Oleh: Zuli Hendriyanto Syahrin
Istilah "Serakahnomic" yang digaungkan oleh Presiden Prabowo Subianto bukan hanya kata-kata kosong. Ini adalah nama yang sangat tepat untuk penyakit kronis yang sudah lama menggerogoti keadilan sosial dan ekonomi di Indonesia.
Singkatnya, Serakahnomic adalah sebuah sistem ekonomi di mana kekayaan alam yang seharusnya dinikmati seluruh rakyat, justru dikuasai dan dinikmati oleh segelintir elite serakah. Sistem ini jelas menyimpang jauh dari amanat konstitusi, khususnya Pasal 33 dan Pasal 27 UUD 1945.
Serakahnomic lahir dari gabungan keserakahan, korupsi, dan ketidakadilan yang sudah mengakar kuat. Hasilnya adalah jurang pemisah yang semakin dalam antara yang kaya dan yang miskin, sebuah kondisi yang mengkhianati cita-cita luhur para pendiri bangsa.
Namun, di hadapan penyakit Serakahnomic ini, bangkit kekuatan moral luar biasa dari rakyat, yang disebut "Adilnomic". Ini adalah wujud dari rasa muak rakyat terhadap kesenjangan yang terlalu lebar antara kekayaan dan kemiskinan.
Rakyat Adilnomic menuntut sistem ekonomi yang adil untuk semua orang, bukan hanya untuk segelintir elite serakah. Ini adalah perwujudan nyata dari Sila Kelima Pancasila: "Keadilan Sosial bagi Seluruh Rakyat Indonesia."
Dukungan rakyat Adilnomic menjadi modal utama bagi siapa pun, termasuk kepada Presiden Prabowo Subianto untuk berantas Serakahnomic. Dukungan ini adalah komitmen moral untuk menegakkan keadilan ekonomi yang terus tergerus.
Seperti yang ditegaskan Presiden Prabowo Subianto dalam pidatonya di Sidang Tahunan MPR RI pada 14 Agustus 2025, “Saya pastikan perusahaan-perusahaan besar yang melanggar, kami proses hukum dan kami sita yang bisa kami sita. Kami akan selamatkan rakyat. Kami pastikan rakyat Indonesia tidak menjadi korban Serakahnomic – korban para pengusaha yang mengejar keuntungan sebesar-besarnya dengan menipu dan mengorbankan rakyat Indonesia.”

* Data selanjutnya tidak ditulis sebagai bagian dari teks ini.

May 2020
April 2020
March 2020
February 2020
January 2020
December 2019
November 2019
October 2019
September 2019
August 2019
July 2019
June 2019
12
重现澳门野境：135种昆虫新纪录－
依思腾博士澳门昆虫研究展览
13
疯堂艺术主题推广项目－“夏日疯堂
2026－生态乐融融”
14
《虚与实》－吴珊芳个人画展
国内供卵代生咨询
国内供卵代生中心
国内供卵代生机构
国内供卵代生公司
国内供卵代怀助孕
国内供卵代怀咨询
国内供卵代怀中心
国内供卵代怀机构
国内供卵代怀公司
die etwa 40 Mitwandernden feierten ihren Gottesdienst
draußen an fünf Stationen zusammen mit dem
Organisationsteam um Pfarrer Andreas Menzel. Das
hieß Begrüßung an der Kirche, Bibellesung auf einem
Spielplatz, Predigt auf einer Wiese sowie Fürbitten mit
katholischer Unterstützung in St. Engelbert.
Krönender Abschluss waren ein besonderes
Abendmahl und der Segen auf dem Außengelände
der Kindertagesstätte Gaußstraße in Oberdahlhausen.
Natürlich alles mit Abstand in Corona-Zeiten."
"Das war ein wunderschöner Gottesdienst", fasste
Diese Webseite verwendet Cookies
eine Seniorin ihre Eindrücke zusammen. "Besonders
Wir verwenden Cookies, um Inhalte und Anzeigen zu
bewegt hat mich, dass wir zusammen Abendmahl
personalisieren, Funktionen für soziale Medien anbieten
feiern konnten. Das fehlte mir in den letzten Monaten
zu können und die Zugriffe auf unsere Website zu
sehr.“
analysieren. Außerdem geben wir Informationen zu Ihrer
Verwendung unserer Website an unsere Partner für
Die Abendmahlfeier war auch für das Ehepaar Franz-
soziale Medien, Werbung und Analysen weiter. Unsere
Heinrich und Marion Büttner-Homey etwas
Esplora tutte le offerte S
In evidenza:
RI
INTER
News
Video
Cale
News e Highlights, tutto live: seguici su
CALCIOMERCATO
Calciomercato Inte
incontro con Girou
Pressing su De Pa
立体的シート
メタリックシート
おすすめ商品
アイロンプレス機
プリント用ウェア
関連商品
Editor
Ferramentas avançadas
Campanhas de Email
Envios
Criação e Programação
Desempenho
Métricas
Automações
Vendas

Dampak Nyata Serakahnomic, Data Ekonomi dan Keuangan Negara
Dampak dari Serakahnomic terlihat jelas dari berbagai data yang ada. Laporan Oxfam dan INFID tahun 2017 mencatat kekayaan empat orang terkaya di Indonesia setara dengan gabungan kekayaan 100 juta orang miskin.

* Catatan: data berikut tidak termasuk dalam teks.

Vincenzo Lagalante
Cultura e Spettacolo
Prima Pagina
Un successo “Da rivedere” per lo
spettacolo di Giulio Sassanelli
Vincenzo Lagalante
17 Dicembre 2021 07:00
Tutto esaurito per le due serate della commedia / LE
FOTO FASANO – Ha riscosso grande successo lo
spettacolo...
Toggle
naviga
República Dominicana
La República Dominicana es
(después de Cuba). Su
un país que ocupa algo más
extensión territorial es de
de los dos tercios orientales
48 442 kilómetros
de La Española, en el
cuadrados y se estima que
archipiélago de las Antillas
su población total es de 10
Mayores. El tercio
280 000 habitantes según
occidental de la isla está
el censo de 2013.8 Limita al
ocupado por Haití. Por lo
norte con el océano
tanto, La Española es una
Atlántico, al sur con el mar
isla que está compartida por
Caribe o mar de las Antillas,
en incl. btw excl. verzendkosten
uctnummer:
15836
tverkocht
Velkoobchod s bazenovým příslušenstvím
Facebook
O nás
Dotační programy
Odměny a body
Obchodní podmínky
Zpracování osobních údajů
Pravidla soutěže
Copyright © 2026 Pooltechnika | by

Data BPS menunjukkan bahwa ketidakadilan pengeluaran di Indonesia masih menjadi isu signifikan. Rasio Gini pada Maret 2024 tercatat 0,379 dan naik tipis menjadi 0,381 pada September 2024. Analisis lebih dalam dari data BPS, Kelompok 20% penduduk terkaya menyumbang 45,56% dari total pengeluaran nasional per Maret 2025.
Sementara itu, kelompok 40% penduduk terbawah, yang mencerminkan lapisan masyarakat termiskin, mencatatkan porsi pengeluaran sebesar 18,65% per Maret 2025. Angka ini naik dari 18,41% pada September 2024 dan 18,40% pada Maret 2024. Angka ini menunjukkan bahwa pertumbuhan ekonomi belum merata dan manfaatnya belum dinikmati oleh seluruh lapisan masyarakat.
Laporan dari Bank Dunia melalui publikasi Indonesia Economic Quarterly tahun 2024 mengonfirmasi bahwa meskipun ada pertumbuhan kelas menengah, ketidaksetaraan pendapatan tetap menjadi masalah yang signifikan.
Data World Inequality Report 2022 semakin menguatkan fakta ini, mencatat bahwa 10% penduduk teratas memiliki 40-50% pendapatan nasional, sedangkan 50% penduduk termiskin hanya memiliki 12-18% dari total pendapatan nasional.
Temuan dari Bank Pembangunan Asia (ADB) dalam laporan Asian Development Outlook (ADO) juga menyoroti bahwa ketidaksetaraan pendapatan menghambat pencapaian pertumbuhan ekonomi yang merata dan inklusif.